In this study, we used systematic mutational scanning to analyze the functional effects of every individual amino acid change in Mpro. We developed three orthogonal screens in yeast to separate Mpro variants based on function. The first screen measures Mpro activity via loss of fluorescence resonance energy transfer (FRET) from a genetically-encoded FRET pair linked by the Nsp4/5 cleavage sequence (Figure 1a). The second screen similarly measures cleavage of the Nsp4/5 cut site; however, in this screen Mpro cleavage leads to inactivation of a transcription factor (TF) driving GFP expression (Figure 1b). The final screen leverages the toxicity of wild-type (WT) Mpro to yeast that is likely due to cleavage of essential yeast proteins, and leads to depletion of active variants during growth (Figure 1c). Following selection in the three screens, populations were subjected to deep sequencing in order to quantify function based on the enrichment or depletion of each variant.

Figure 1 with 1 supplement see all
Experimental strategy to measure the function of all individual mutations of main protease (Mpro).

(A) Fluorescence resonance energy transfer (FRET)-based reporter screen. The Mpro variants were sorted based on their ability to cleave at the Mpro cut-site, separating the YFP-CFP FRET pair. Cells were separated by fluorescence-activated single cell sorting (FACS) into cleaved (low FRET) and uncleaved (high FRET) populations. (B) Split transcription factor screen. Mpro variants were sorted based on their ability to cleave at the Mpro cut-site, separating the DNA binding domain (DBD) and activation domain (AD) of the Gal4 transcription factor. The transcription factor drives GFP expression from a galactose promoter. Cells were separated by FACS into cleaved (low GFP expression) and uncleaved (high GFP expression) populations. (C) Growth screen. Yeast cells expressing functional Mpro variants that cleave essential yeast proteins grow slowly and are depleted in bulk culture, while yeast cells expressing non-functional Mpro variants are enriched. (D) Barcoding strategy to measure frequency of all individual mutations of Mpro in a single experiment.

We found that the functional scores between screens were correlated, indicating that they all captured key biophysical properties governing function. Our functional scores also correlated well with previously measured catalytic rates of purified individual mutants. Additionally, substitutions in Mpro from coronaviruses distantly related to SARS-CoV-2 consistently exhibited high function in our screens indicating that similar biophysical properties underlie the function of genetically diverse Mpro sequences. Our study revealed mutation-sensitive sites distal to the active site and dimerization interface. These sites reveal important communication networks that may be targeted by inhibitors. Our results provide a comprehensive dataset which can be used to design molecules with decreased vulnerability to resistance, by building drug-protein interactions at mutation-sensitive sites while avoiding mutation-tolerant residues.

Data extract:
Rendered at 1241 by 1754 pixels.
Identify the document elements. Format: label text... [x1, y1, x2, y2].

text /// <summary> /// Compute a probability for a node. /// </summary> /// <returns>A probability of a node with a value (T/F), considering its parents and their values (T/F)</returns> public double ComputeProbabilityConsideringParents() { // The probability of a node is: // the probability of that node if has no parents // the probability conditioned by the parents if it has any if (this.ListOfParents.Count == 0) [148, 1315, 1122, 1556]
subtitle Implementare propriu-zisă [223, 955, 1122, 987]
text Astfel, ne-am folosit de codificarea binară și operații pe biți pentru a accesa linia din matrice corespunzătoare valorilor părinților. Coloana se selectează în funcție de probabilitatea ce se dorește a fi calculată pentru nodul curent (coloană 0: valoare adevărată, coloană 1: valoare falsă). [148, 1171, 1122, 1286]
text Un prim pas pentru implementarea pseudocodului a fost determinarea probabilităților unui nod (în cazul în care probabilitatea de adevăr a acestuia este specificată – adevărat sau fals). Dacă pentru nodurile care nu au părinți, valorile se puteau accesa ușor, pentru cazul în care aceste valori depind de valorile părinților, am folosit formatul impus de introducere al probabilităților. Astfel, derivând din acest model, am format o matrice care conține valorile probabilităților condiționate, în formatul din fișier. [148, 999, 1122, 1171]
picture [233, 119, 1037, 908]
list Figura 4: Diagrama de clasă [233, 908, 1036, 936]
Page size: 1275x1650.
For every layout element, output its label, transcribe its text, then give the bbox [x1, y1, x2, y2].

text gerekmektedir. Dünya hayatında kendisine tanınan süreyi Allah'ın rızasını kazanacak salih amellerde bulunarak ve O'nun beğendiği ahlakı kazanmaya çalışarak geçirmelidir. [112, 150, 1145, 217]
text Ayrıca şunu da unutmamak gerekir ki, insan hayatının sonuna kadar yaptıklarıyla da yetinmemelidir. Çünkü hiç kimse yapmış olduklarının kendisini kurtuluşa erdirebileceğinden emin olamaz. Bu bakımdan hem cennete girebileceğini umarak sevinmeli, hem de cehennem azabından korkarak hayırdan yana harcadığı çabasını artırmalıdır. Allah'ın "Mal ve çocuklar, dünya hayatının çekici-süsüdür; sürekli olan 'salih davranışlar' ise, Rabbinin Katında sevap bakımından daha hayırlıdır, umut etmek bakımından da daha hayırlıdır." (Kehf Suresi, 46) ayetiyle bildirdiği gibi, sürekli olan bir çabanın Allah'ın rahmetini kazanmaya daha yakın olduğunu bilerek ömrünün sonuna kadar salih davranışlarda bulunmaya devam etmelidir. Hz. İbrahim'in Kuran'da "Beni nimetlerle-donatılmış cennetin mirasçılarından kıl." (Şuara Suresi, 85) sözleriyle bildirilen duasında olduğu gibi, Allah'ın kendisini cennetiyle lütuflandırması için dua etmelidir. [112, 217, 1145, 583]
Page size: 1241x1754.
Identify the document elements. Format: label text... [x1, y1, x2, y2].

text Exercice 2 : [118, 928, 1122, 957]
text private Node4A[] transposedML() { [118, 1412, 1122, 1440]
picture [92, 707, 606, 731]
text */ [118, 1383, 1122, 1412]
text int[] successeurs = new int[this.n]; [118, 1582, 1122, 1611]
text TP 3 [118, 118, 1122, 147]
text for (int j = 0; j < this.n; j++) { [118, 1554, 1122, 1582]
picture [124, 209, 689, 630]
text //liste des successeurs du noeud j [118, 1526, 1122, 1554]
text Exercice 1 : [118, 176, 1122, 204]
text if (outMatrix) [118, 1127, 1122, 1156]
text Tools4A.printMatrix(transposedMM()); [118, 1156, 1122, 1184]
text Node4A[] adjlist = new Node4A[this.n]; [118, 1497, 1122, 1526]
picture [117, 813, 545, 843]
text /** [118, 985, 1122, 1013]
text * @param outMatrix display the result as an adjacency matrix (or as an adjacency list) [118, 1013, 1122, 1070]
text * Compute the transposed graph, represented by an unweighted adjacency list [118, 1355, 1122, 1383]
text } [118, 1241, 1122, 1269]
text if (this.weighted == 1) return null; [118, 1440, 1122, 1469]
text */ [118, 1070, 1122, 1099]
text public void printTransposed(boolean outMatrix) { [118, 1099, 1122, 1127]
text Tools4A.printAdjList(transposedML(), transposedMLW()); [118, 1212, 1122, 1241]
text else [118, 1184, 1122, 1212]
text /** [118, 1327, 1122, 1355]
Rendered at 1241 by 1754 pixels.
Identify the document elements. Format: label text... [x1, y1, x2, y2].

About this exercise:
Answer these questions from the Mpro passage:
1. In what organism were the three screens developed?
2. In the split transcription factor screen, which promoter drives GFP expression?
3. Besides correlating with each other, what did the functional scores correlate well with?
The lines have nothing to do with the text.

Response to the task:
1. Yeast.
2. A galactose promoter.
3. Previously measured catalytic rates of purified individual mutants.